If two women are married and adopt a child, then they are both entitled to leave under the [MMLA], and yet if two men are married and adopt a child, they would be entitled to no leave under a strict reading of the statute. That result was troubling to us, and we didn’t think it was in keeping with our mandate by statute, which is to eliminate, eradicate and prevent discrimination in Massachusetts.

The MCAD’s long-awaited stance on the MMLA is a welcome change.
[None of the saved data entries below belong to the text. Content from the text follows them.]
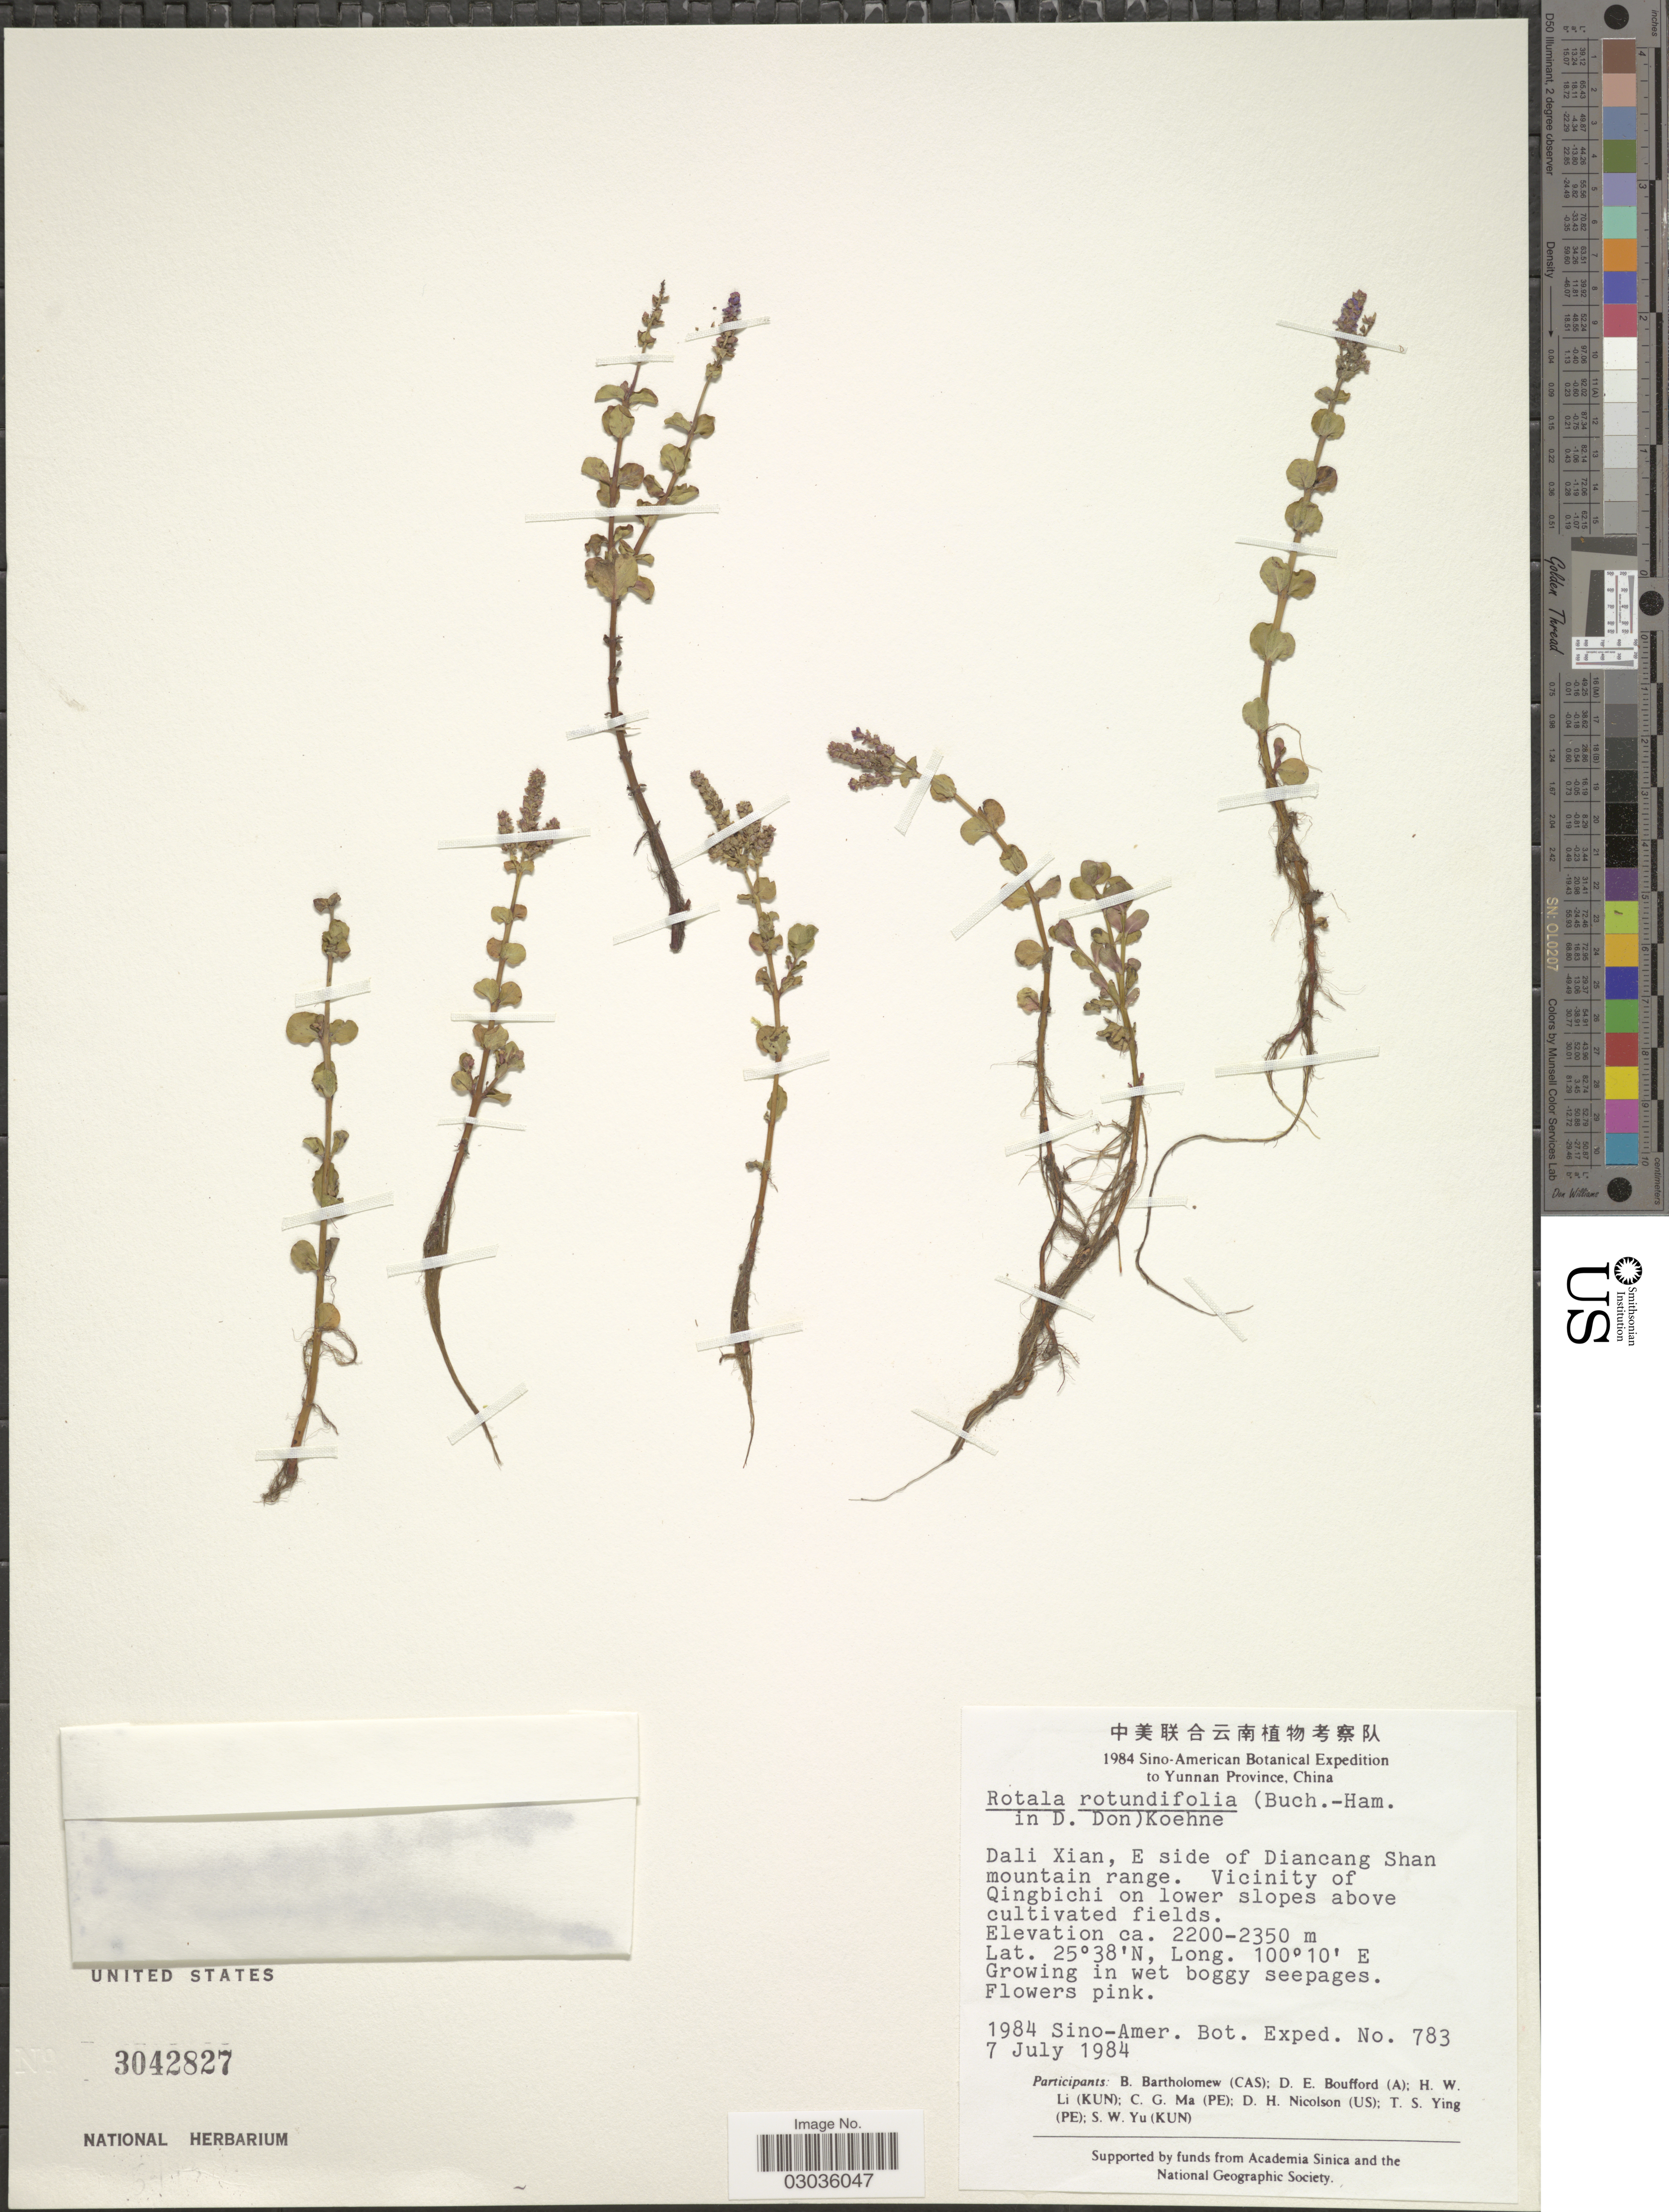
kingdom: Plantae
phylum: Tracheophyta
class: Magnoliopsida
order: Myrtales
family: Lythraceae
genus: Rotala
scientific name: Rotala rotundifolia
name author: (Buch.-Ham. & Roxb.) Koehne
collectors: Sino-Amer. Bot. Exped. 1984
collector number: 783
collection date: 1984-07-07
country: China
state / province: Yunnan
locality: Dali Xian, E side of Diancang Shan mountain range. Vicinity of Qingbichi on lower slopes above cultivated fields.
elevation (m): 2200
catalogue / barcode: US 3042827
Restricting the MMLA to female employees reflects the archaic perception that a woman’s career should take a backseat after giving birth. Granting equal maternity leave benefits to both men and women finally brings the statute into the 21st century.

For more information about the change to the Massachusetts Maternity Leave Act, please visit the Massachusetts Lawyers Weekly article entitled, Men now eligible for maternity benefits

Sexual Harassment and Race Discrimination Claims Against Tavern on the Green Settled for $2.2 million

The Equal Employment Opportunity Commission (EEOC) recently finished prosecuting a case involving severe sexual harassment as well as gender and race discrimination against New York’s landmark restaurant, Tavern on the Green. According to the EEOC, Tavern on the Green subjected female, black, and Hispanic employees to continual lewd and degrading conduct. Female employees were allegedly forced to endure demands for sexual acts as well as various forms of groping and inappropriate touching. Black and Hispanic employees also allegedly experienced racial epithets and ridicule for their accents.

The EEOC, which brought the suit on behalf of 50 employees, was successful in securing a settlement of $2.2 million. As part of the settlement, Tavern on the Green is also required to establish a telephone hotline for employees to report discrimination complaints. In its Press Release, EEOC New York District Director Spencer H. Lewis made clear the duty that employers owe to their workers:

This case should remind employers to take seriously allegations of harassment and retaliation, especially where managers in positions of authority are involved in the misconduct.

According to Professor Marcia McCormick of Cumberland School of Law (Samford University), the lawsuit signified a victory for the EEOC’s EEOC’s E-RACE Initiative (Eradicating Racism and Colorism from Employment), which was launched in 2008 to eliminate race discrimination from the workplace by enhancing public awareness and through litigating unlawful employment practices.